Due sere fa è arrivata la decisione di Moody’s di “congelare” il merito di credito spagnolo al gradino più basso sopra lo status di “spazzatura” pur mantenendo prospettive negative, con la motivazione (che anche la vostra portinaia sarebbe riuscita ad elaborare) che la volontà espressa dalla Bce di comprare il debito sovrano spagnolo riduce il rischio di perdita di accesso al mercato dei capitali.
Perché Catalano non è solo un abitante della Catalogna, evidentemente. E anche le agenzie di rating sono sistemate. La Grecia, inoltre, continua a negoziare più o meno ritualisticamente con la Troika ma pare riuscirà ad avere i suoi aiuti in tempo per evitare l’Armageddon. E quindi crisi finita, buona serata e saluti a casa? Non proprio.
Intanto, la Grecia non appare solvibile e continuerà a non esserlo per molto tempo. Da qui conseguiranno nuovi allungamenti dei termini di rientro del salvataggio, per evitare di materializzare l’alternativa di un writedown, cioè di un abbattimento del valore dei crediti erogati finora dalla Ue ad Atene. La Spagna è e resta un paese a pezzi, con un sistema bancario quasi distrutto ed un altissimo rischio di disintegrazione statuale. Inoltre, il calo dei costi del debito, pur importante e destinato a proseguire, è ancora lungi dall’evitare che il rapporto debito-Pil si autoalimenti: quindi serviranno nuovi puntelli, di varia natura.
Un discorso analogo vale per il nostro paese: un avanzo primario importante ma un’economia bombardata, ampi cumuli di macerie per le strade e dentro le persone, ed altri che ne arriveranno, riforme strutturali assai poche, analogamente agli altri paesi. E questa costante dovrebbe servire a convincere tutti i sapientoni che per due anni hanno letto gli spread come sanzione alla dissipatezza fiscale vera e presunta di paesi riottosi, che in realtà tutto dipende dai flussi dei mercati finanziari, nel bene e nel male.
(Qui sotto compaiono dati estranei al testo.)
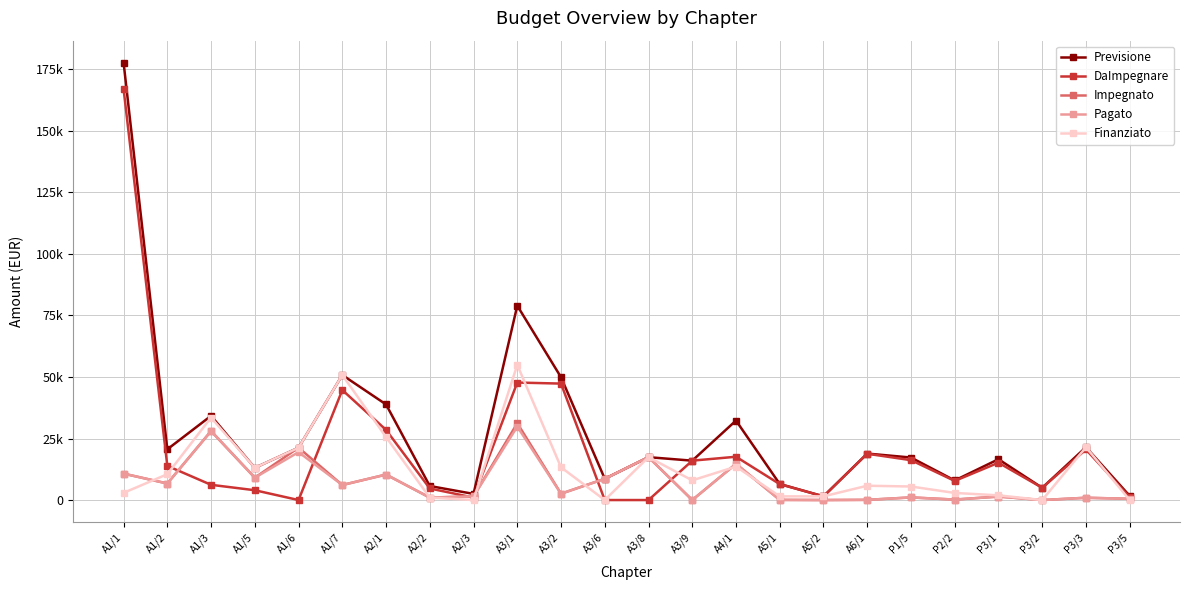

At which category is the sum across all series the highest?

A1/1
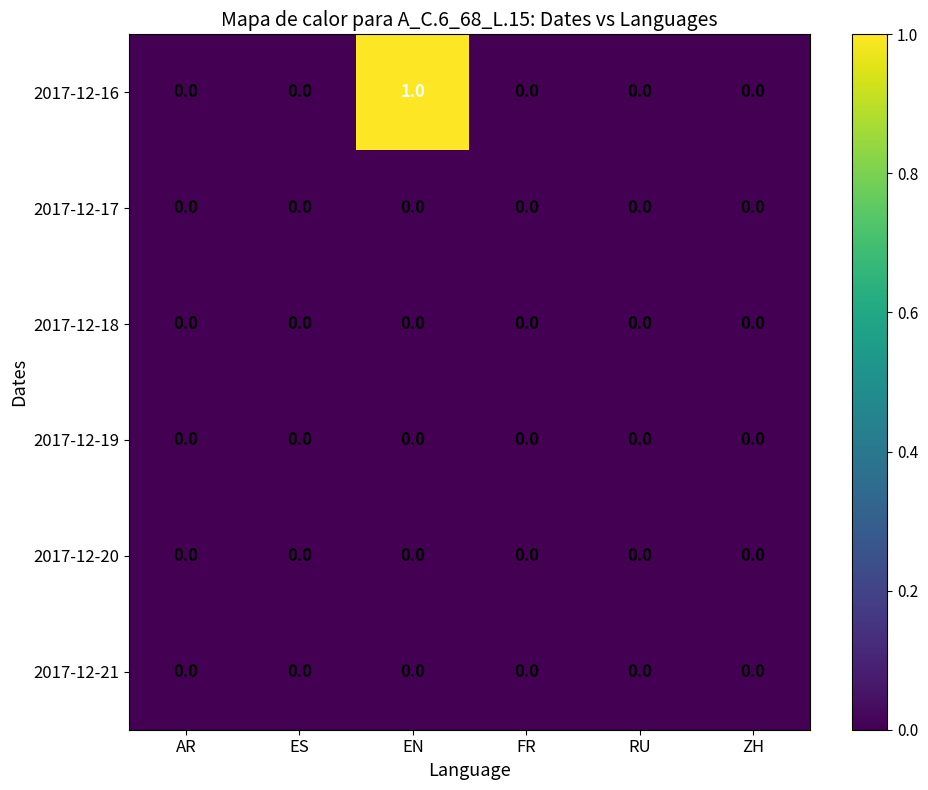

The value of 2017-12-16 at FR is 1. True or false?

False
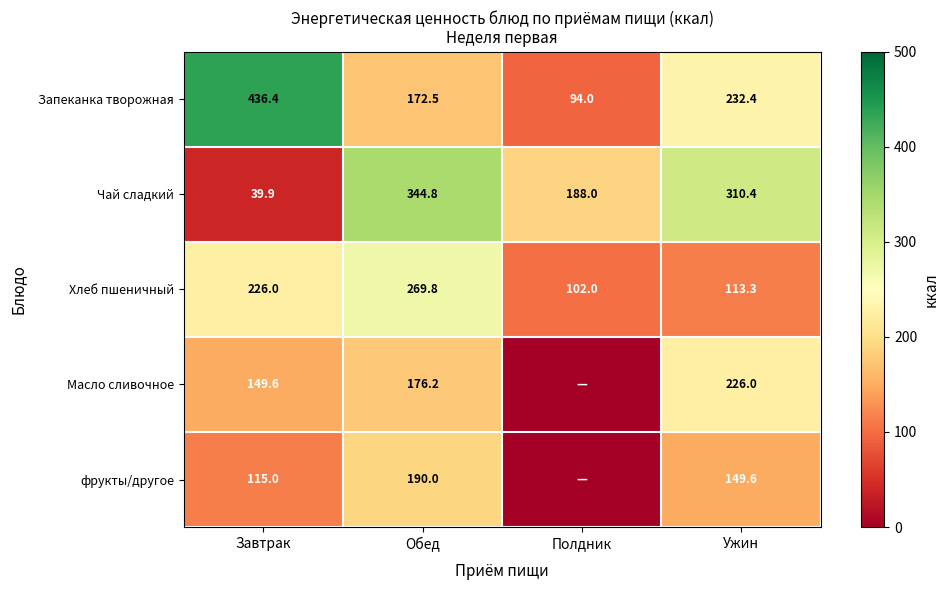

Rank the series at Ужин from highest to lowest value.

Чай сладкий, Запеканка творожная, Масло сливочное, фрукты/другое, Хлеб пшеничный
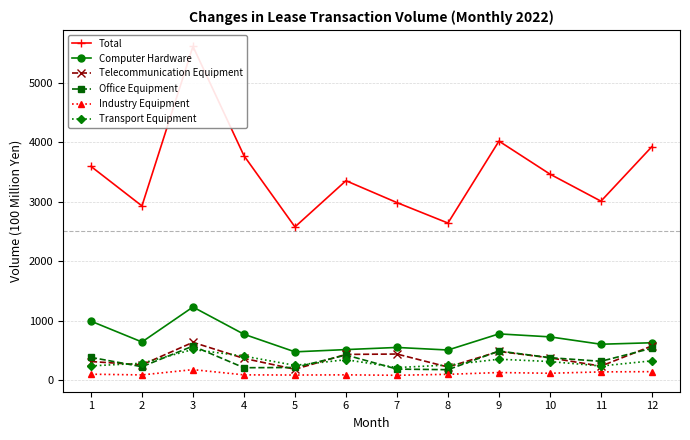

True or false: Transport Equipment has more than 2 points higher than both neighbors.

True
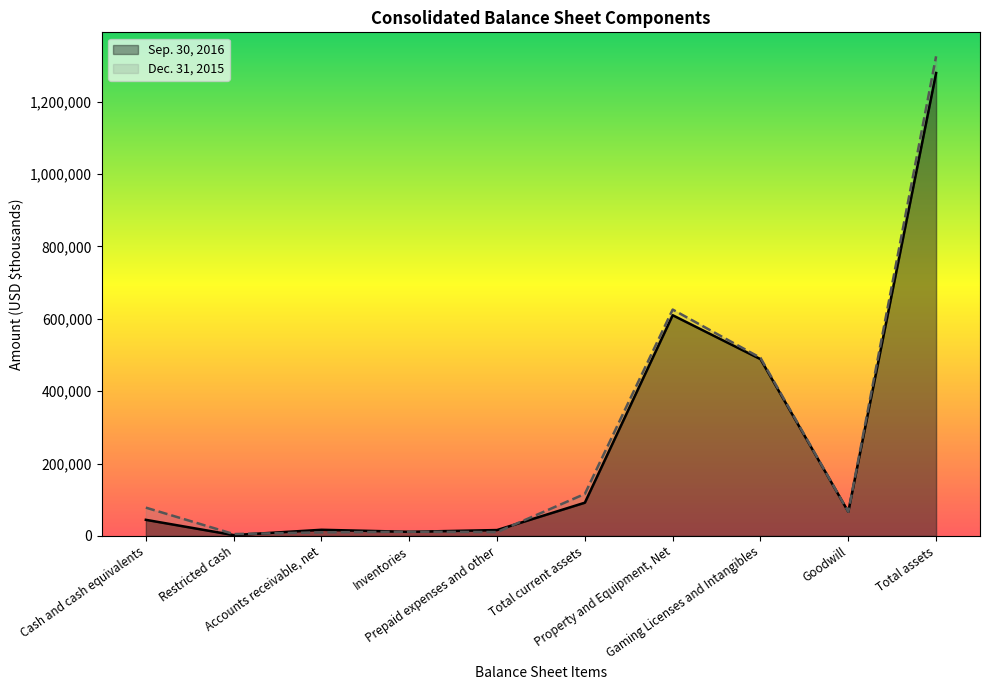

Is it true that Sep. 30, 2016 equals 137039 at Property and Equipment, Net?

False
Basti pensare che oggi abbiamo importanti asset manager globali, quali Pimco, che stanno cautamente rientrando sul debito spagnolo e italiano, sia sovrano che delle banche. Dio ti benedica, Mario D.
Chiariamo il punto: non siamo alla vigilia di un boom. I sistemi bancari restano in credit crunch, la domanda continua a latitare, i consumi delle famiglie sono morti, il mercato del lavoro è in condizioni tragiche e per rianimarlo serviranno robusti tagli agli stipendi nominali, magari indotti da cifre di disoccupazione inaudite. La pressione deflazionistica resta con noi, con buona pace di altrettanti sapientoni ottusamente germanofili che guardano l’indice dei prezzi al consumo e farneticano di rischi inflazionistici.
Il punto vero è che stiamo andando verso la cronicizzazione della crisi. Resteremo in Quaresima per molto tempo. Stapperemo una bottiglia di quello buono, solo per accorgerci che sa irrimediabilmente di tappo, quando vedremo il Pil crescere zero e non più decrescere.